Under the proposed framework, core public services will remain under government control. In hospitals, railway stations and educational institutions, clinical care, transport operations and academic functions will continue to be run by the authorities. REITs will focus on commercially developing vacant land, unused floors, surplus office space and adjoining parcels, besides taking over professional maintenance of buildings and common facilities.

For instance, a prime office complex may require only 40–50% of its area for government use. The remainder can be leased out commercially by the REIT, which would manage utilities, parking and upkeep.
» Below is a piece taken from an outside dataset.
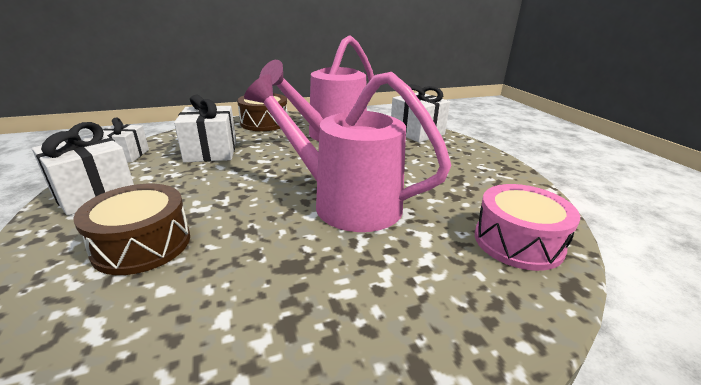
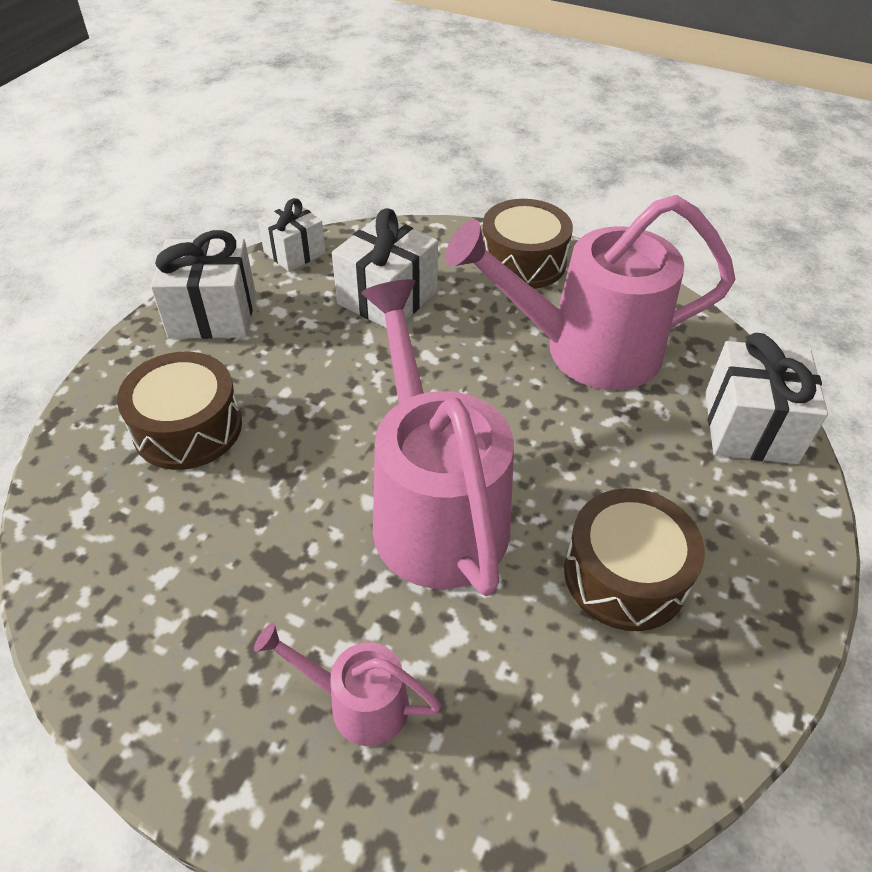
camera: 45 degrees right, 20 degrees up
pink drum [475,184,580,271] -> none
none -> pink watering can [254,623,441,746]
none -> brown drum [564,488,705,631]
The government entity could either pay indexed rent for the space it occupies or opt for market-linked rent in return for an upfront payout.

The same approach applies to transport and social infrastructure. Bus stations, metro hubs and railway premises often sit on valuable land but generate limited non-fare revenue. REITs would enable vertical development, retail leasing and better space management, with private investors funding upgrades and maintenance. Hospitals can similarly monetise non-clinical assets such as parking, food courts, lodging and commercial blocks without affecting patient care.

Officials say the model improves maintenance standards, reduces revenue leakage and strengthens public finances. Explicitly charging government users for the space they occupy also introduces discipline and curbs inefficient use of real estate.

REITs offer stable, predictable income streams, making them attractive to long-term investors such as pension and insurance funds, which are typically wary of traffic and demand risks in roads or airports. With regulations now permitting greater domestic pension fund participation, policymakers see scope to mobilise patient Indian capital.

Beyond offices and transport hubs, function halls, shopping complexes, guest houses and community centres—many poorly maintained or sparsely used—are also potential candidates. Properly structured concessions could turn them into revenue-generating public amenities.

Execution, however, will take time. Assets are spread across multiple ministries and PSUs, and valuation, concession terms and usage rights will require extensive coordination. Given the scale of the exercise, the first REIT-based monetisation projects are expected by December.

As tax revenues soften and borrowing space narrows, officials see REIT-led asset monetisation emerging as a key pillar of India’s investment-led growth strategy—aimed at making public assets work harder for the economy.